VMware Identity Manager (vIDM / WSA) opensearch service will not start.
book
Article ID: 315176
calendar_today
Updated On:
Products
VMware Aria Suite
Issue/Introduction
Opensearch service will not start.
Running remediate or other vIDM requests through LCM may fail on the health check.
In ssh session to the IDM nodes, we see that opensearch fails to start.
/etc/init.d/opensearch status
Not running
/etc/init.d/horizon-workspace status
RUNNING as PID=_____
Environment
VMware Identity Manager 3.3.7
Cause
This may be caused by stale liquibase lock.
Resolution
Resolution
First confirm that opensearch is Not Running but horizon-workspace is Running:
/etc/init.d/opensearch status
/etc/init.d/horizon-workspace status
Try to simply restart opensearch:
/etc/init.d/opensearch restart
^ If it spends minutes Waiting for IDM then you can kill it with Ctrl+C
A common cause of this issue is an inability to secure the lock. This can be caused by an unclean restart of opensearch for example.

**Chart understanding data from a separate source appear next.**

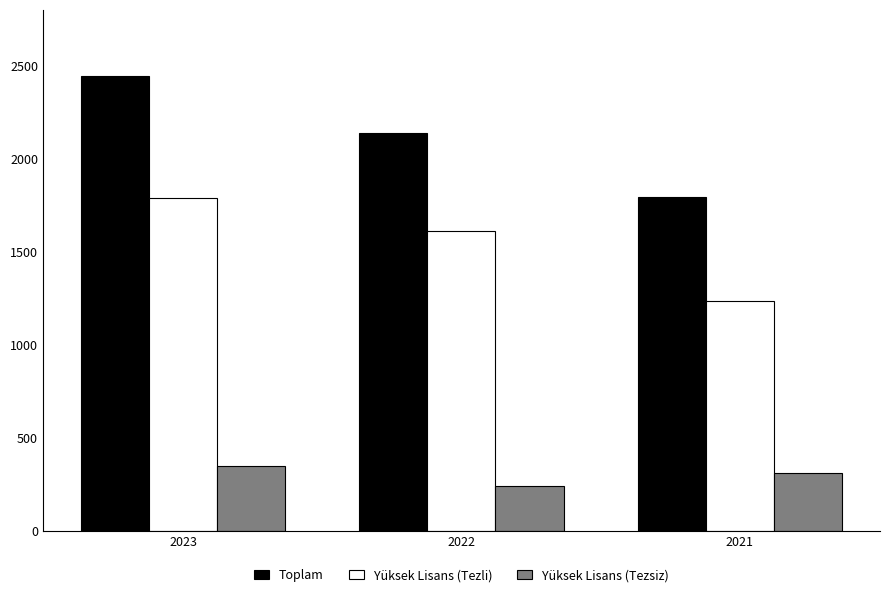

What is the highest value of the Yüksek Lisans (Tezli) series?

1789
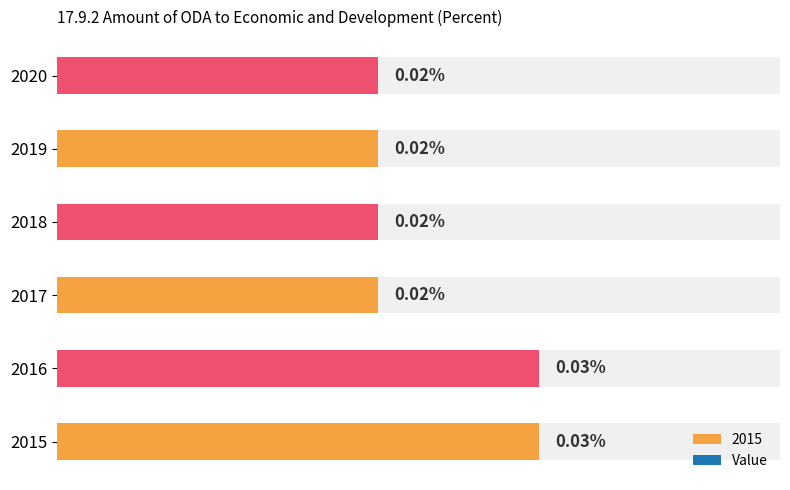

At which category does the chart reach its minimum across all series?

2017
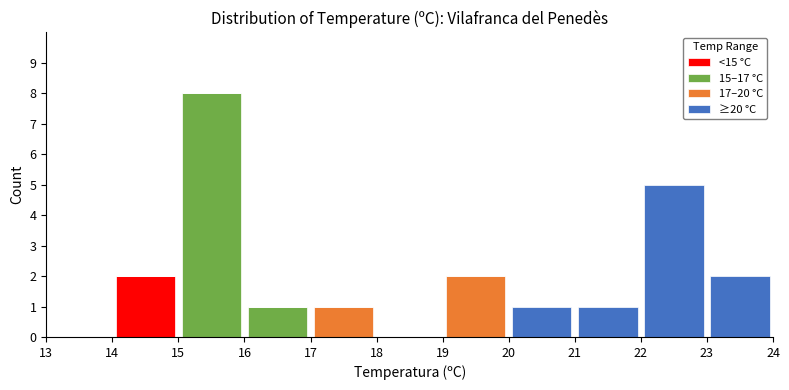

Reading left to right, transcribe this chart: for each stacked bar, give the range it covers on the x-axis and its total height. The values are not printed on the chart, so give them approximately, as read against the axis.

13 to 14: 0
14 to 15: 2
15 to 16: 8
16 to 17: 1
17 to 18: 1
18 to 19: 0
19 to 20: 2
20 to 21: 1
21 to 22: 1
22 to 23: 5
23 to 24: 2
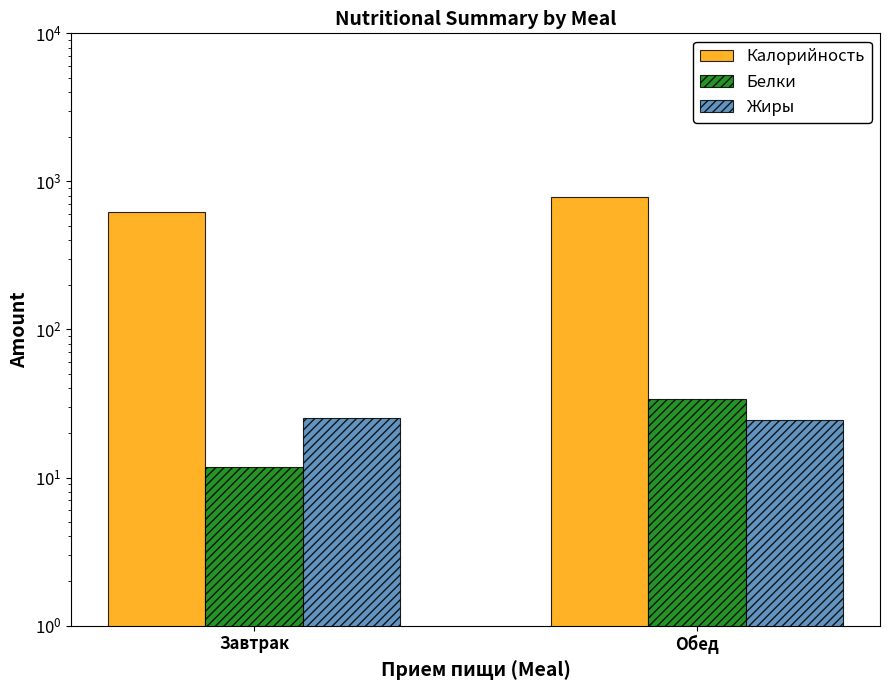

What is the value of the Белки bar at the 2nd from the left?

34.1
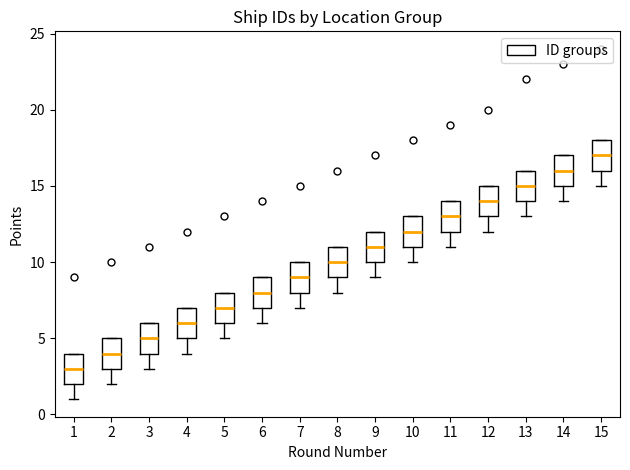

Which box has the lowest median line?

1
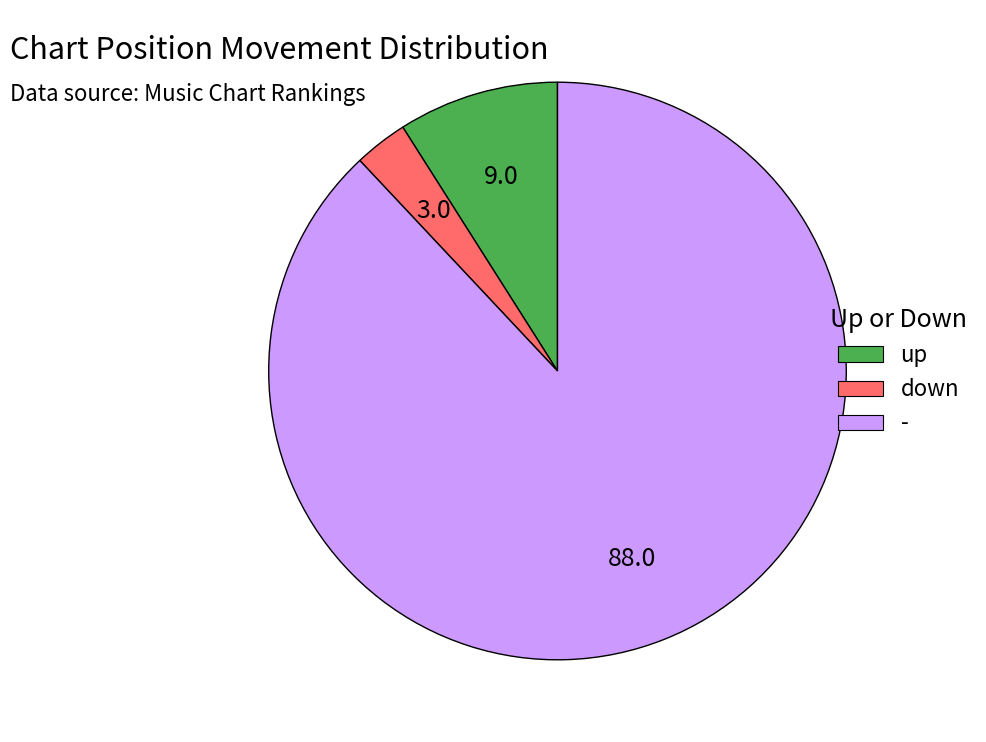

What is the ratio of the value at - to the value at down?

29.3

Step 2 only needs to be executed once for the cluster. The remaining steps
Make sure Opensearch service is stopped on all nodes: /etc/init.d/opensearch stop
Release locks (once for the cluster is enough - run on psql primary node) /usr/sbin/hznAdminTool liquibaseOperations -forceReleaseLocks
Restart the main vIDM service - first on primary, wait a minute or two, then the other two nodes: service horizon-workspace restart
Start opensearch on all nodes: /etc/init.d/opensearch start
Workaround: if forceReleaseLocks fails
If the hznAdminTool command above hangs and does not complete, there may be another lock which must be manually removed:
First confirm cluster health as per KB 367175: if hznAdminTool gives error "The connection attempt failed", this can indicate that the delegateIP needs to be assigned to the psql primary node on eth0:0.
Make sure Opensearch service is stopped on all nodes: /etc/init.d/opensearch stop
Log in to the DB on psql primary node with this command: sudo -u postgres psql -h localhost -U horizon saas
Check for a lock here: select * from saas.DatabaseChangeLogLock;
If there is a lock found above (t, with some date & IP address), remove it like so: update saas.DATABASECHANGELOGLOCK SET LOCKED=false, LOCKGRANTED=null, LOCKEDBY=null where ID=1;
Log out of the database with \q and issue steps 2,3,4 above: release liquibase locks, restart horizon-workspace and then start opensearch.
(Note: for versions of vIDM earlier than 3.3.7, replace opensearch with elasticsearch wherever mentioned. These older versions are now EOL.)
Additional Information
Impact/Risks:
Brief service restart. If the vIDM is serving users in terms of login, there may be a momentary disconnect.
Health Status: curl http://localhost:9200/_cluster/health?pretty=true Green: everything is good, there are enough nodes in the cluster to ensure at least 2 full copies of the data spread across the cluster. Yellow: functioning, but there are not enough nodes in the cluster to ensure HA (eg, a single node cluster will always be in the yellow state because it can never have 2 copies of the data). *for single Node - Elasticsearch/Opensearch will be yellow for a single node by default as it doesn't have a cluster. for single node its expected and it should not be a problem, if facing no issue in functionality.
Red: broken, unable to query existing data or store new data, typically due to not enough nodes in the cluster to function or out of disk space.